Костик тоже пытался что-то лопотать, но Дмитрий запел:
Песня пришлась по душе. Будила она дорогое, воскрешала давно позабытое. Вставала в памяти вновь та далекая фронтовая осень сорок первого года с ее диким пасмурным небом, изрытой, перекопанной землей, с воем чужих самолетов за низкими облаками, с частым хлопаньем наших зениток и громом вражеской артиллерии.
Его, лейтенанта Плужникова, зенитная батарея была тогда выдвинута на прямую наводку против немецких танков. Склон бугра позади позиции был усеян копошащимися женщинами. Это работал трудфронт. Пожилые и молоденькие москвички с кирками, лопатами и ломами в иззябших, ознобленных пальцах, с рассвета и дотемна долбили каменно-твердую, заклеклую от морозов землю, устанавливали ежи и надолбы, копали противотанковые рвы...
А вечерами ребята с его батареи крутили с теми москвичками любовь. Да, несмотря на близость фронта, на отчаянное, казалось бы, положение, их еще и на любовь хватало. Больше того, девчата и женщины помоложе, устававшие до изнеможения, особенно охотно шли в те дни на любовь.
У него, у Владимира, тоже была знакомая, Зина, студентка медтехникума. Познакомил, свел их шофер с его батареи Кодинцев, парень поднаторелый в сердечных делах. Свел — и оставил одних. Они же, оставшись с глазу на глаз, не знали даже, о чем говорить, что делать. Вышагивали молча, неподалеку один от другого, по обочине шоссе весь вечер, мучимые желанием сблизиться. Он-то хоть пайковые командирские папиросы смолил одну за другой, а у нее и такого спасения от дикой застенчивости не было... Хорошая, милая девочка! Где-то она теперь?

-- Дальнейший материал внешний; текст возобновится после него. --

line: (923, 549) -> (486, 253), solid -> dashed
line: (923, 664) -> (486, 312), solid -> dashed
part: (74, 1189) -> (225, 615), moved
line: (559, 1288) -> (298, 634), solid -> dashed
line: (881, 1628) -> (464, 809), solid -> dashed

А по шоссе, мимо их батареи, и ночью и днем не переставая тянулись на запад дивизии ополченцев и регулярных войск, катились пушки на конной тяге, зенитки на тягачах. Черный круглый репродуктор в их землянке то принимался вдруг бормотать простуженно, хрипло, то замолкал надолго. Порой из него вырывалась чужая, немецкая речь, неизвестно как залетевшая. И было в те дни так трудно, так тяжело на душе! Но и другое было: вера, что выстоим.

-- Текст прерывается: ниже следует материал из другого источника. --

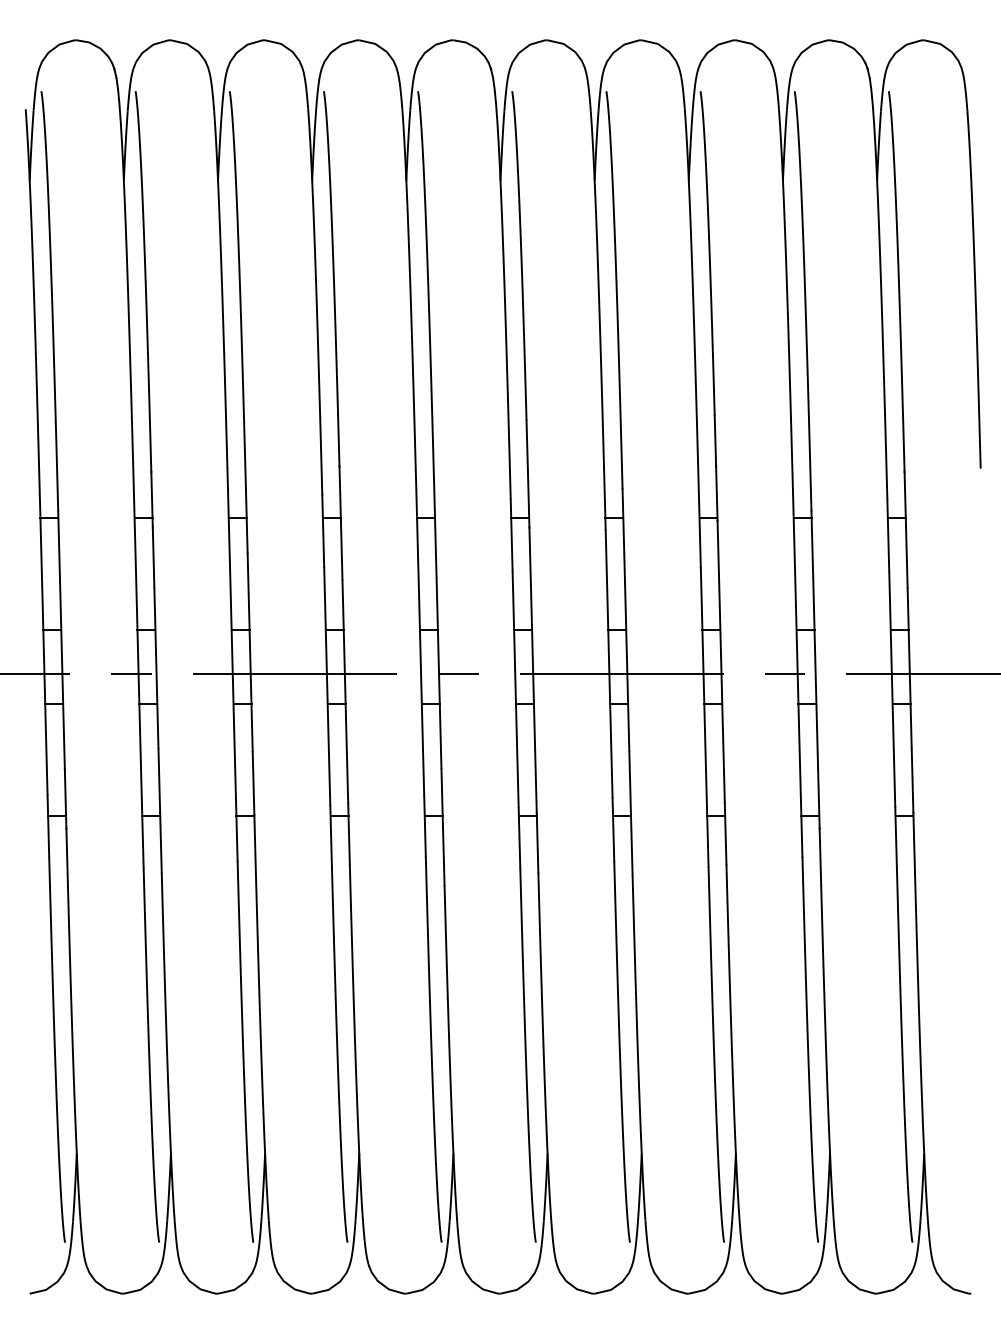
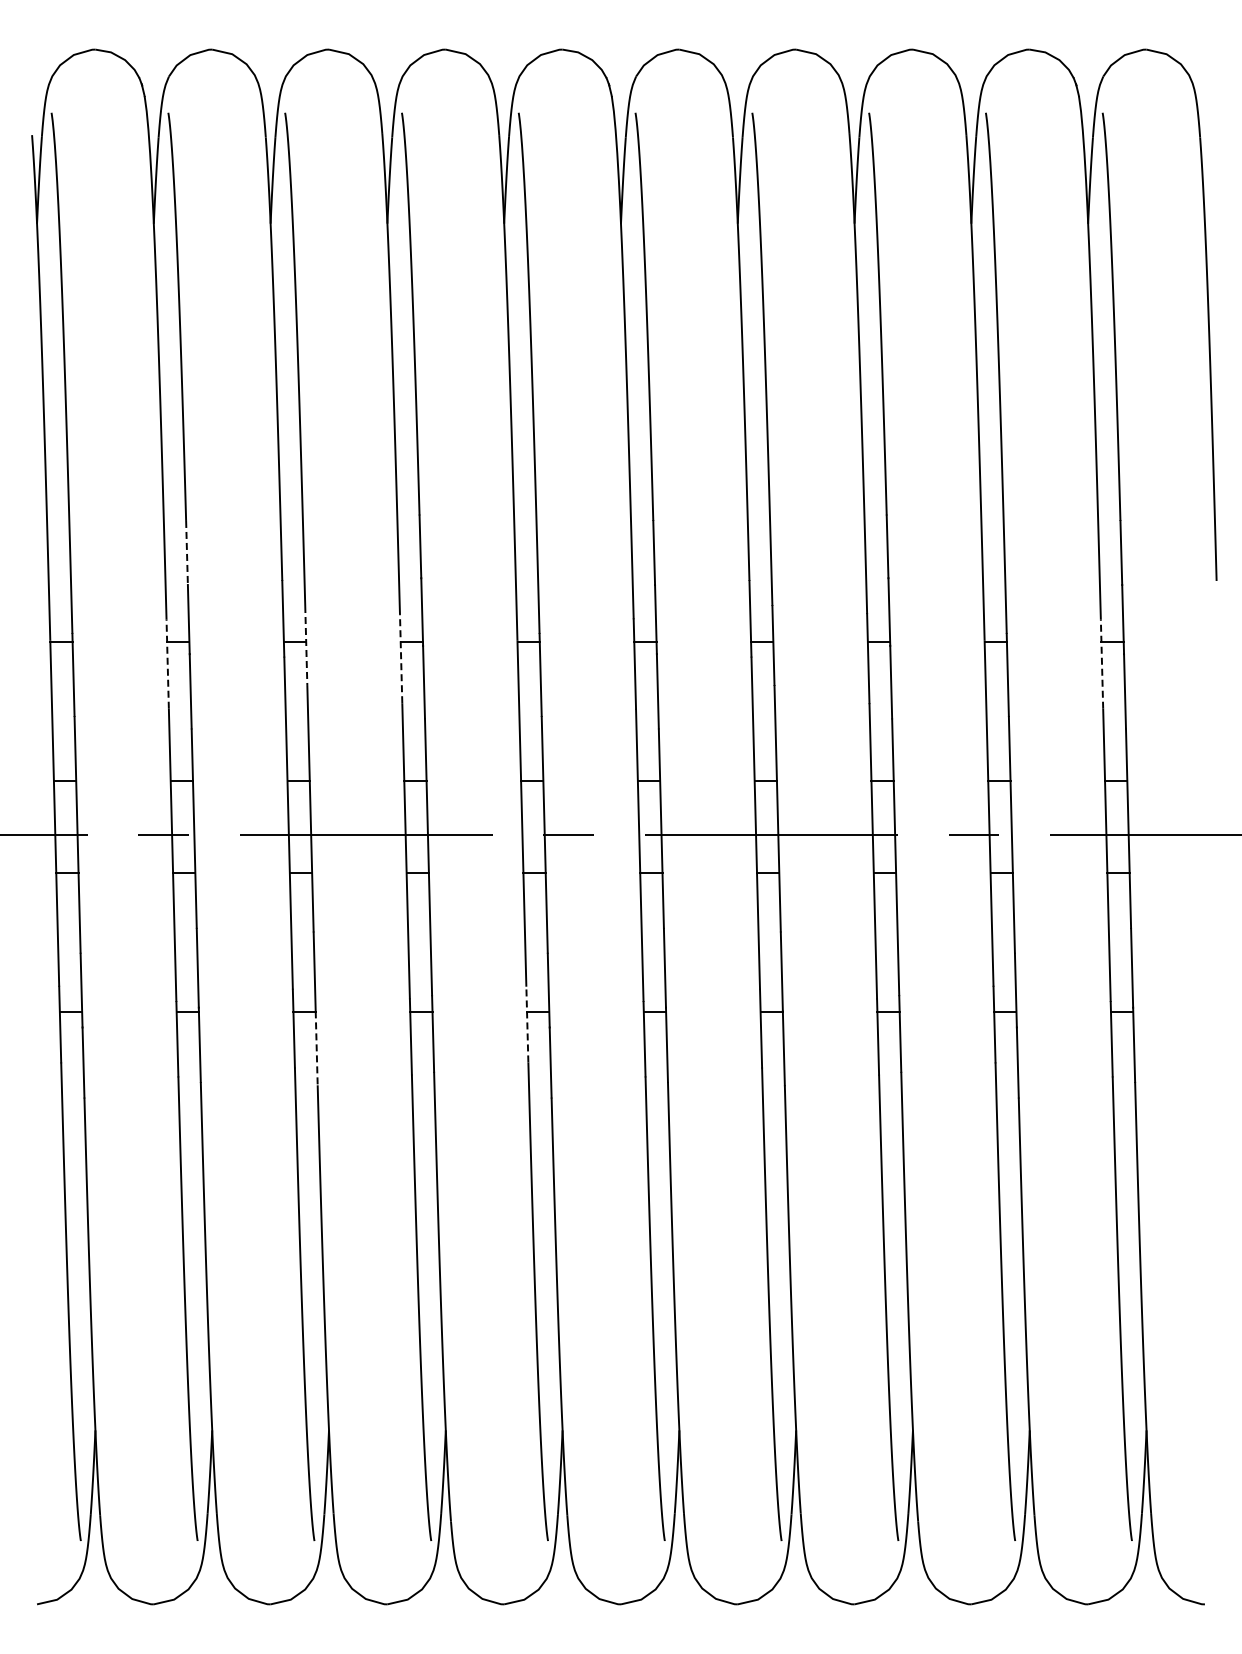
line: (151, 446) -> (187, 553), solid -> dashed
line: (246, 520) -> (306, 645), solid -> dashed
line: (323, 531) -> (401, 658), solid -> dashed
line: (134, 535) -> (167, 664), solid -> dashed
line: (888, 535) -> (1102, 664), solid -> dashed
line: (425, 826) -> (527, 1024), solid -> dashed
line: (255, 845) -> (316, 1048), solid -> dashed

...Да, тяжело приходилось. Очень! Почему же сейчас, когда прошло столько лет, те времена вспоминаешь с такой теплотой, будто было тогда одно лишь хорошее?
Плужников пел, глядел затуманившимися глазами на своего преждевременно поседевшего друга и растроганно думал под песню.

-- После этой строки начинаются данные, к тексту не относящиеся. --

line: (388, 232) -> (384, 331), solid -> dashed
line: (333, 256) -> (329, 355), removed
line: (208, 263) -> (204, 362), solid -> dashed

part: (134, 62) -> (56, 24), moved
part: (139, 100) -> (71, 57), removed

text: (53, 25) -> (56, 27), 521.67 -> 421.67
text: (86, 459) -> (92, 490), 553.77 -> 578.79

Вот сидят они, двое, у ночного костра, в те годы еще совсем молодые мальчишки. Оба воевали, были ранены. А ведь могли бы быть и убиты. Убиты и похоронены возле какой-нибудь безымянной высотки, как его фронтовой дружок Яшка Горюнов, как брат Василий, как множество других его ровесников и сверстников. И закопаны не на родине даже, а где-то в чужой, неласковой и холодной земле...
Сколько раз в те дни задавал он себе вопрос, где он окажется, что с ним случится через год, через полгода, через несколько месяцев войны? Да и останется, будет ли жив вообще-то?
И никогда еще, кажется, так не хотелось жить, никогда еще жизнь не представлялась такой прекрасной, как в те первые дни войны, когда потерять ее ничего не стоило.
И вот им повезло. Оба остались живы. Судьба, а может быть, случай подарили им самое дорогое — жизнь. И это — счастье. Счастье в том, что оба живут, что сейчас вот сидят у костра, а рядом с ними сонно лопочет, перекатывая свои воды, речка, а в мокрых кустах на том берегу неугомонно скрипит дергач, и где-то на самом краю горизонта дотлевает еле видимая полоска заката...
«Ведь ради чего живем? Разве не ради таких вот минут, когда человеку выпадает счастье остаться наедине с природой? — думал растроганно Плужников. — «Природа — это вечный оселок, о который человек правит свою душу». Ах как верно, как хорошо сказано!..»
...Долго они сидели возле костра, тревожа лесную тишину песнями. Потом принялись наставлять Костика, как тому следует правильно жить, и до того его довели, что тот со слезами на толстых щеках дал слово перемениться, как только вернется к маме.